Foreign Policy is Domestic Policy is Foreign Policy is Domestic Policy is…

Margaret Thatcher started with the Falklands and finished with the unions:

We had to fight the enemy without in the Falklands. We always have to be aware of the enemy within, which is much more difficult to fight and more dangerous to liberty.

Scott Walker started with the unions and wants to finish with the Islamic State:

If I can take on 100,000 protesters, I can do the same across the world.

Foreign policy is domestic policy is foreign policy is domestic policy is…

3 Comments

  1. marta knows it all July 25, 2015 at 11:36 am | #

    That is a really really good point

  2. graccibros July 25, 2015 at 11:55 am | #

    It would seem that one Mr. Trump fits the equation here pretty well, because his solution to the alleged troubles the U.S. has in keeping respect and maintaining order abroad stems from President Obama’s poor negotiating skills…we all know that the author of “The Art of the Deal” is the universe’s greatest negotiator, and the left has often expressed its disappointment in “No Drama Obama” at the table vs. the American Right, nicely evading the fact that the flow of the American cultural left’s “psychologics” has been to summon forth a temperament like the President’s. (But then again, look at all the trouble Yanis Varoufakis has gotten into with his “temperament” problems across the table from the Germans.)

    Does Mr. Trump’s personae represent a “return of the repressed,” or perhaps even – something worse?

    Come on all you NY therapists, throw you two cents in here, it’s not August yet.

    Although I suppose it’s hard to miss anything Mr. Trump says these days, has he weighed in on handling the $15.00 per hour trend and the unions behind it…? Or would that threaten his “blue collar” appeal? Far safer to blame Mexico and its immigrants than take on the nature of the economic system here – and there. “They out negotiated us” I think has been Trump’s line on how it happened; I didn’t know that Mexico’s globalized elites had that much “leverage.”

  3. David Jacobs July 25, 2015 at 1:31 pm | #

    Lemuel Boulware is an unacknowledged author of the authoritarian politics of the American Right. He fashioned GE’s union-destruction policy in the 1940s and hired Ronald Reagan to sell intimate authoritarianism inside and outside the corporation.
    Boulware helped convince mainstream business lobbies to forego any opportunities for compromise and to remain steadfast opponents of social security and the like.

    No single individual plays a decisive role in these debates, of course.

• [Tasks to carry out]
1: Translate this sentence from the blog post into Spanish: "If I can take on 100,000 protesters, I can do the same across the world."
2: Answer these questions using the blog post:
(a) What did Margaret Thatcher start with?
(b) Which book does the second commenter name as written by Mr. Trump?
(c) Whom did Lemuel Boulware hire?
3: Retype the part of the blog post that opens with the words containing "Come on all" and closes with "outside the corporation.".

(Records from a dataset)
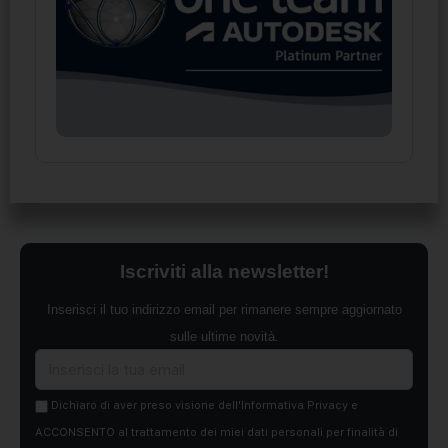
Iscriviti alla newsletter!
Inserisci il tuo indirizzo email per rimanere sempre aggiornato
sulle ultime novità.
Dichiaro di aver preso visione dell'Informativa Privacy e
ACCONSENTO al trattamento dei miei dati personali per finalità di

• [Your written answers]
1: Si puedo enfrentarme a 100.000 manifestantes, puedo hacer lo mismo en todo el mundo.

2:
(a) The Falklands.
(b) "The Art of the Deal."
(c) Ronald Reagan.

3:
Come on all you NY therapists, throw you two cents in here, it’s not August yet.

    Although I suppose it’s hard to miss anything Mr. Trump says these days, has he weighed in on handling the $15.00 per hour trend and the unions behind it…? Or would that threaten his “blue collar” appeal? Far safer to blame Mexico and its immigrants than take on the nature of the economic system here – and there. “They out negotiated us” I think has been Trump’s line on how it happened; I didn’t know that Mexico’s globalized elites had that much “leverage.”

  3. David Jacobs July 25, 2015 at 1:31 pm | #

    Lemuel Boulware is an unacknowledged author of the authoritarian politics of the American Right. He fashioned GE’s union-destruction policy in the 1940s and hired Ronald Reagan to sell intimate authoritarianism inside and outside the corporation.